Last Friday I turned 41 and I have plenty of thoughts on this. All of the different things I have done over the years and all of the things I wish to do with the time I have left. All of the things I wish I could have received for my gift and the gratefulness of those four gifts I already have in my children. It is also the month of my anniversary. Tomorrow I will be married 17 years. That is quite a long time considering many in my life who have not made it this long. My husband has lived with me longer than anyone else including his parents. I could write about love and hearts for Valentines day. I could write that all three of these occasions fall in one month which used to prompt a big celebration and special month. Alas 41 is not significant. 17 years is not really that impressive and when you mix these two anti-climatic achievements with a "Hallmark Holiday", there really wasn't much to write about. I could write about my new job and perhaps on another day I will but not really into it today. I do love what I am doing and it makes me feel happy to be helping out through this rough financial time. But not today.

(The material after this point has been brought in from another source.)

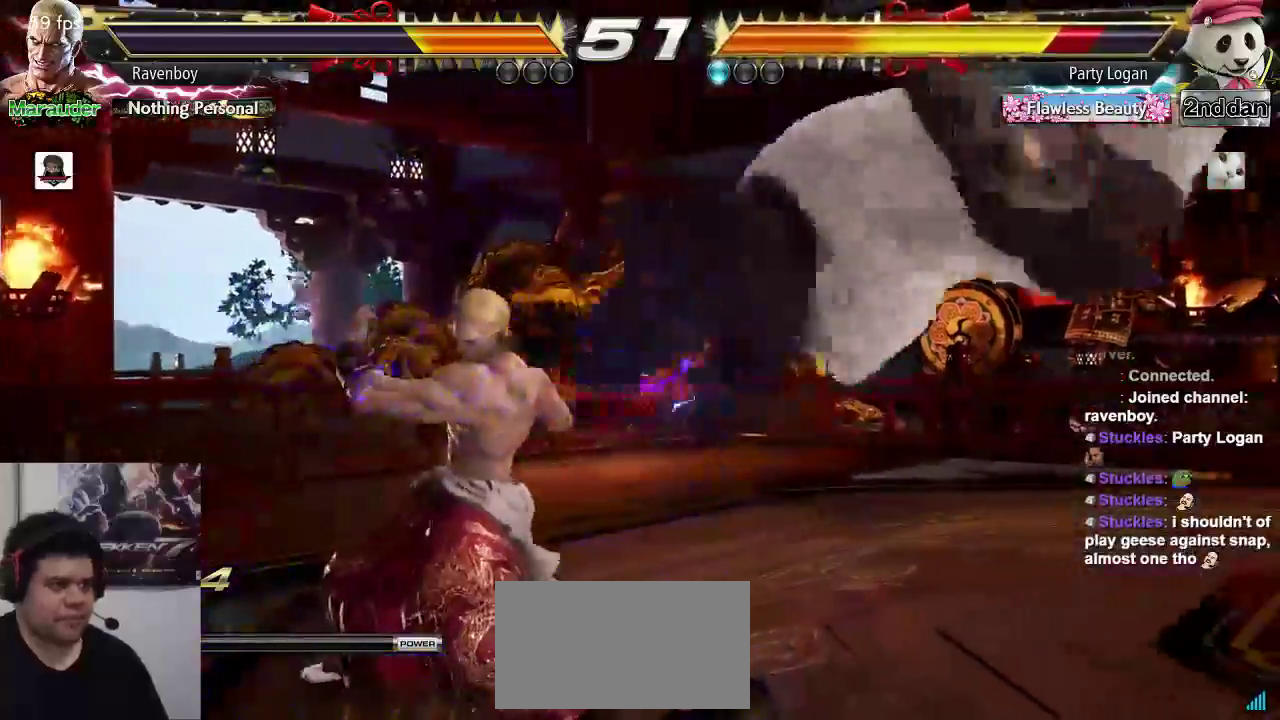
{"buttons": [], "left_stick": "center", "events": [[67, "left_stick", "right"], [100, "CROSS", "down"], [133, "CROSS", "up"], [167, "left_stick", "center"], [233, "CROSS", "down"], [267, "CROSS", "up"]]}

I could write about the Super Bowl and how its frustrating being in Connecticut when the Giants and the Patriots are playing. I am not really into writing about this either however as I am a Redskins fan and my husband a Rams fan. Neither of us were excited about the game and neither of us really care about the outcome. The only thing that got me going on this topic was the food we ate, and its not the kind of "going" you want to hear about- trust me.

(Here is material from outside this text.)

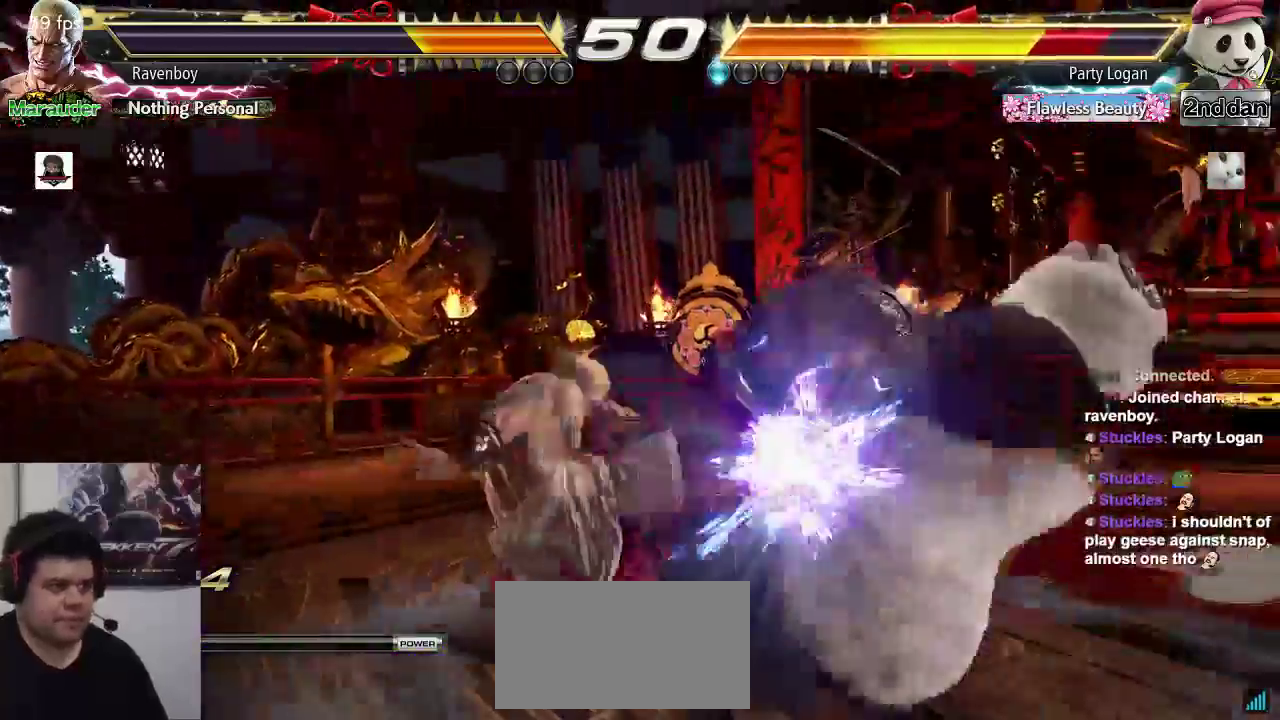
{"buttons": [], "left_stick": "left", "events": [[400, "left_stick", "left"], [467, "CIRCLE", "down"], [500, "CIRCLE", "up"]]}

I would love to write about all of the plans I have for the upcoming year but aside from just making it through the bills, days and weekly drama without additional stress, we have none.
There is little to talk about right now. There is little that you really want to hear me say. Im just stuck in the bland sugar free jello of life. I am not unhappy, I am not ungrateful. I am sleeping well and eating healthy. I suppose that what I am really trying to say is that although I am not charged up with opinions and emotions, there is a part of me that is very OK with it. I like not being overly charged. There is something to being able to just breathe and exist. One of my New Years Resolutions was to just BE. I want to not dwell on the past or anticipate the future. I want to be able to stop, stall and just BE in the moment for a while. After all I have already cheated on the other resolution of no alcohol until I lose the weight. It was my birthday after all!! But Im not telling you about that either. After turning 40 I need not tell you why I had a drink. Its all good. Happy BEING!